オミクロンとは、ギリシャ語でΟ(ο)と書き、英語でいうとO(オー)に当たります。これ以前はコロナウイルス変異株は、アルファから始まりミュー株まで12種類ほど確認されていました。

ミュー(Μ, μ)の次は、スペルで言うとニュー(Ν, ν)なのですが、英語の新しい(new)と紛らわしくなります。

ミューの次のスペルであるクサイΞ(ξ)は、英語ではxiとなり中国の国家主席と同じスペルで連想させてしまいます。世界保健機構(WHO)が中国に忖度した結果として、結局2つのスペルをとばしてオミクロン株に命名されたと言われています。

感染率の高いオミクロン株

新型コロナウイルス(SARS-CoV-2)は、2019年12月以降に中華人民共和国湖北省武漢市で発生した原因不明の肺炎患者から検出された新種のコロナウイルスです。

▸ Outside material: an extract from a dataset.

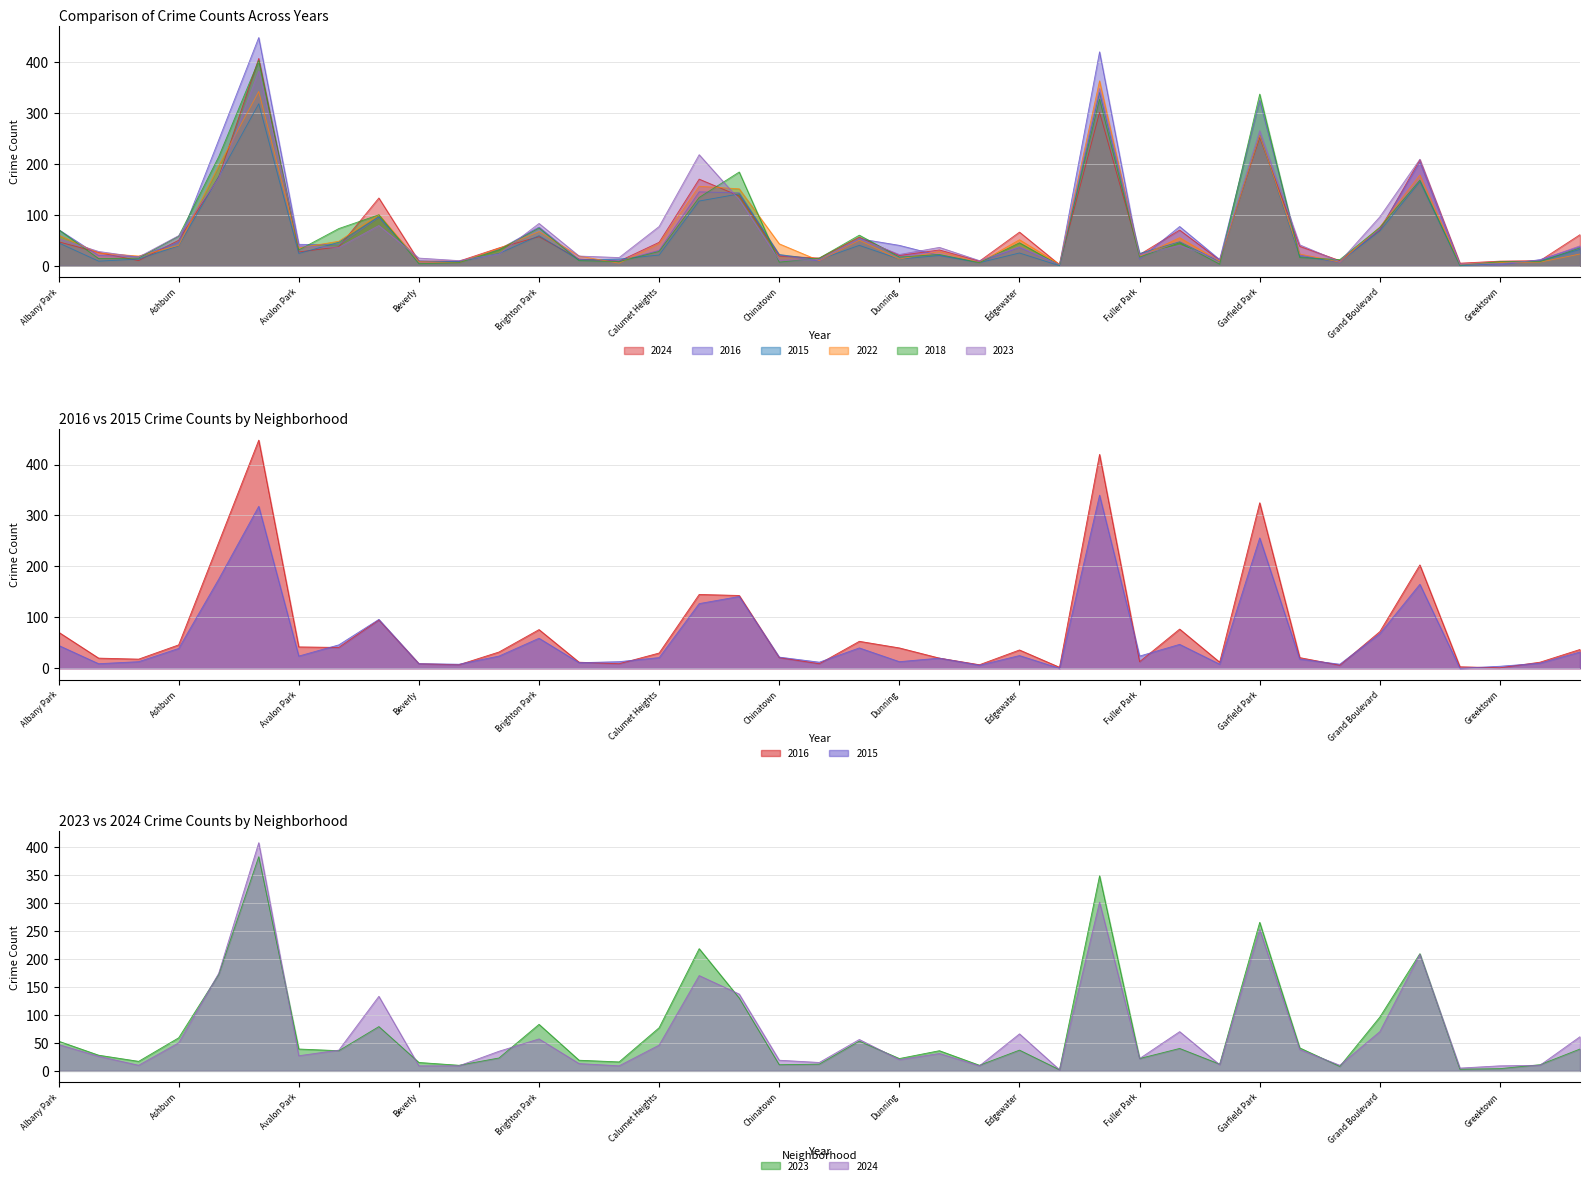

Where is the first local maximum for 2022?

Austin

2020年2月11日、WHOは新型コロナウイルス感染症の正式名称をCOVID-19(coronavirus disease 2019)と呼ぶように定めました。

オミクロン株とは、COVID-19の新しい変異株です。ウイルスはDNAウイルスとRNAウイルスに大別されます。一般にRNAの方がDNAより不安定で変異が起こりやすいとされています。コロナウイルスはRNAウイルスですので、変異株が生まれやすいのです。

オミクロン株では、主に受容体結合部位の変異がみられます。受容体とは、細胞がタンパク質などを認識する際の受け皿のことです。この受容体結合部位が変異していることで細胞に侵入しやすくなっているのです。また、アルファ、ベータ、ガンマ、ラムダ株などと共通する変異も備え、体の免疫機構をすり抜けやすく、感染力が増加している株でもあります。

世界中に広がるオミクロン株

オミクロン株がどこから発生したかは議論の別れるところで、はっきりとした出どころは不明です。ただ、南アフリカで特に猛威を奮っており、12月4日のNHKのニュースでは、南アフリカ新規感染者3ヶ月ぶりに1万人超、12月5日にはオミクロン株43の国と地域で確認との見出しがありました。

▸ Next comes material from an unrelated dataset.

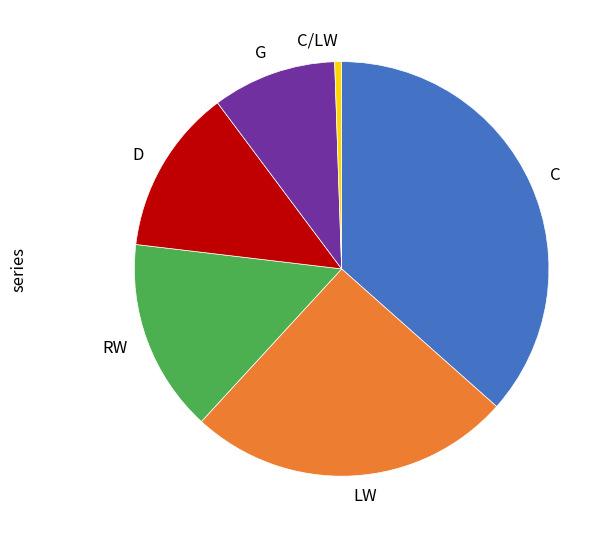

Do RW and LW together represent more than half of the pie?

No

オミクロン株の実験的な感染性の評価などはまだ出ていないのですが、南アフリカでデルタ株の率の低下がみられており、これはデルタ株より強い感染力を有するためにデルタ株を駆逐している可能性があります。そのため、感染率は従来の株より高いことが予想されますが、重症化する率についてはまだ不明です。

オミクロン株の検査

PCR検査

PCR検査では、S gene target failure(SGTF)が代理マーカーとなります。S遺伝子がS蛋白を細胞に作らせます。S蛋白はウイルス表面に発現されるspike(トゲトゲ)の蛋白のことで、細胞に感染するときに認識されます。

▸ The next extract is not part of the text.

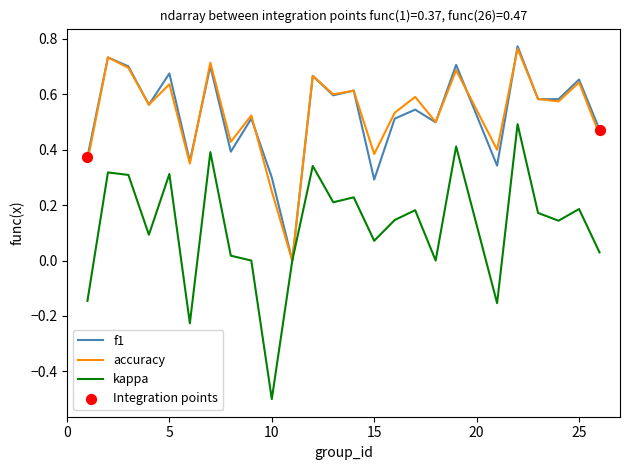

What is the smallest value displayed?

-0.5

このため、S蛋白の変異で感染率が高まることが知られています。S蛋白を検出するPCR検査では、実際にコロナに感染しているのに陰性の結果をだすことになります。逆にS蛋白が欠損していることを利用してオミクロン株を推定できると言うことになります。

ちなみにファイザー社やモデルナ社が作成しているmRNAワクチンは、このSタンパク質をヒトの細胞内つくらせるワクチンで、S蛋白に対する免疫反応を高めることで免疫能を獲得するのが機序の一つとなっています。

抗原定性検査

抗原定性検査キットでは、ヌクレオカプシド蛋白(N蛋白)の変異の分析が使えます。コロナウイルスの本体であるRNAはN蛋白に包まれています。S蛋白と違ってN蛋白には従来のコロナウイルスと違いがないため、従来の検査キットが使えます。

オミクロン株の今後の影響

日本の東京でもワクチンの普及により実行再生算数が0.8から0.9程度までの範囲と推測されています。実行再生産数とは、1人の感染者から何人に感染が広がるかを示す数値です。1以下であれば感染が収束に向かうはずです。

オミクロン株の発症数はまだ国内では2件の報告に留まりますが、接触者での感染が明らかになって来れば、流行の収束に影響がでてきます。重症度については、まだデータが未知数であり、今後の中長期的な社会への影響はまだ謎に包まれています。